A few MRIs, a spinal tap and other tests and I was diagnosed in 2009, I was 34 years old. At the time this to me, was not a time for grief. I had dealt with loss in my life, I lost my mother unexpectedly when I was 24 years old. It was somewhat of a strange relief to be honest, it was knowing I had a fight ahead of me, a battle for the rest of my life, but I knew my competition and I was ready.

Ahead of me at the time were injections every other day for my medication. Ahead of me were infections from the injections so bad that I couldn’t walk or move my arm. Ahead of me were more struggles and some flare-ups and some steroid infusions to help. But also ahead of me was the first oral medication on the market, successful MS research, ahead of me was great MRI results. Ahead of me was Multiple Sclerosis.

You look at me and like so many others on the outside we show no physical signs of the disease. I know that may not always be the case, the disease may someday define me somewhat physically but I will not let it define me as a person. I often wonder how much at this point I should tell my children, they know their Daddy takes medicine but they know me for who I am now although someday they may remember me differently but it’s all part of the challenge. Welcome To Multiple Sclerosis.
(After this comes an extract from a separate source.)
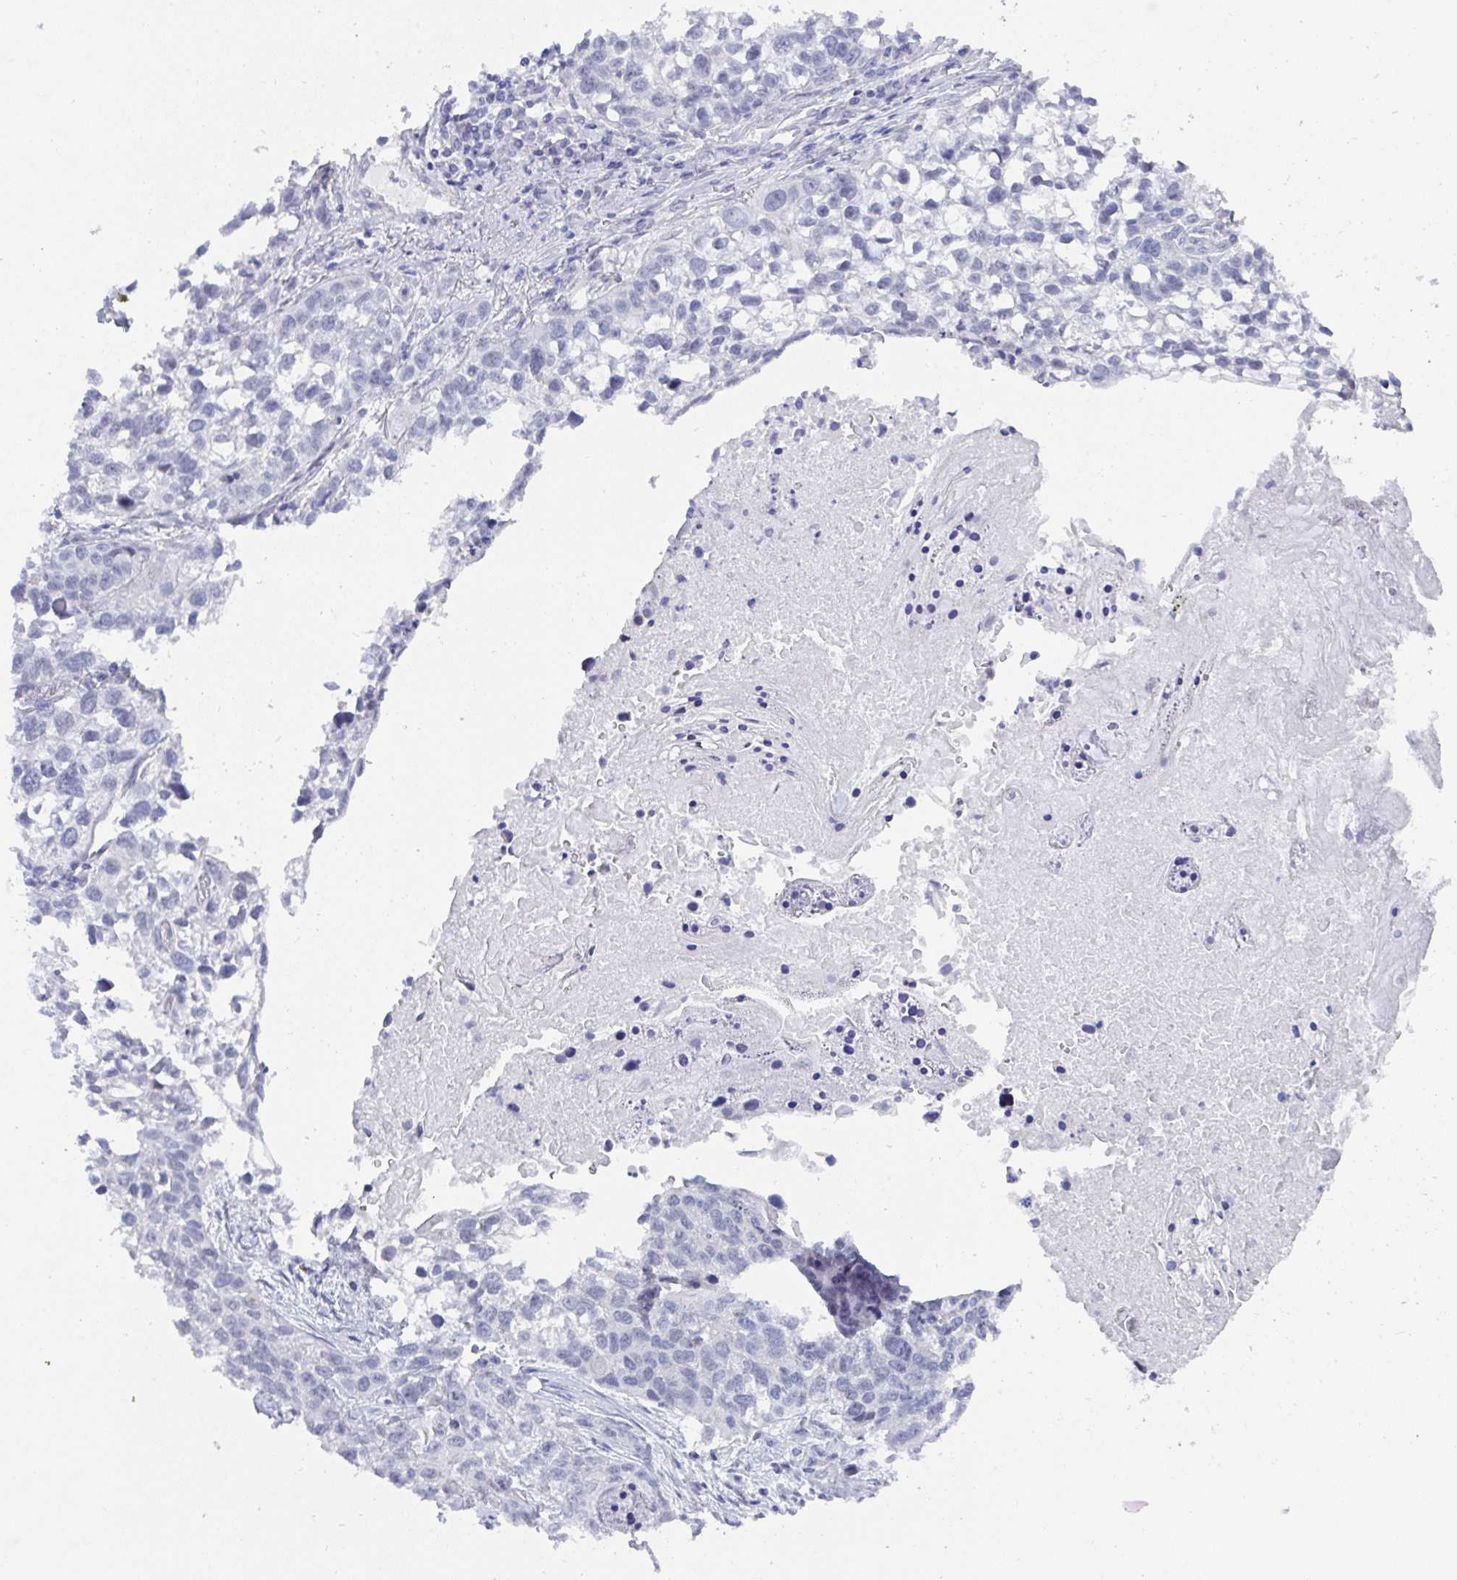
{"staining": {"intensity": "negative", "quantity": "none", "location": "none"}, "tissue": "lung cancer", "cell_type": "Tumor cells", "image_type": "cancer", "snomed": [{"axis": "morphology", "description": "Squamous cell carcinoma, NOS"}, {"axis": "topography", "description": "Lung"}], "caption": "Immunohistochemistry (IHC) of human squamous cell carcinoma (lung) shows no expression in tumor cells.", "gene": "MFSD4A", "patient": {"sex": "male", "age": 74}}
I still wonder from time to time what the future holds. The toughest thing about MS is the unknown, there is no textbook, there are no guarantees. With the support of my family and my friends this journey so far has led me to discover more good than bad. Sure, I wish for a cure. I wish we didn’t need fundraising efforts. I wish that I knew that I would always feel as well as I do writing this. But this whole journey has given me a tremendous opportunity to start a new business with my childhood friend that is centered around helping others support causes they care about while supporting a cause that is close to my heart.
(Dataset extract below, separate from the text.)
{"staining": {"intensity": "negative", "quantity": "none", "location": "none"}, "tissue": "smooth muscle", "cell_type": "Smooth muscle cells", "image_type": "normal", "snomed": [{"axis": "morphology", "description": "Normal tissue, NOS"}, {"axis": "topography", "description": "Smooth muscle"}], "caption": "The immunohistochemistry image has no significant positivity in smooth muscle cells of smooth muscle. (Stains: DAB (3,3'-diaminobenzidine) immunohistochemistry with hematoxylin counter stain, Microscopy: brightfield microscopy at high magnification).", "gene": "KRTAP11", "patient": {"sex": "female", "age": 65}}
I’m not one to waste time wishing. The thing that MS has taught me is to embrace the moment that I’m in. It’s taught me to look around at what I have, and not to wish my experiences away for what the future may or may not hold. I know now although MS may have taken away my ability to compete on the field and on the court, I will not let it take away me. My competitive nature will always carry me in my fight and my fight for others in this battle against MS. It’s a fight I believe that can be won one day. Welcome to Multiple Sclerosis, GAME ON!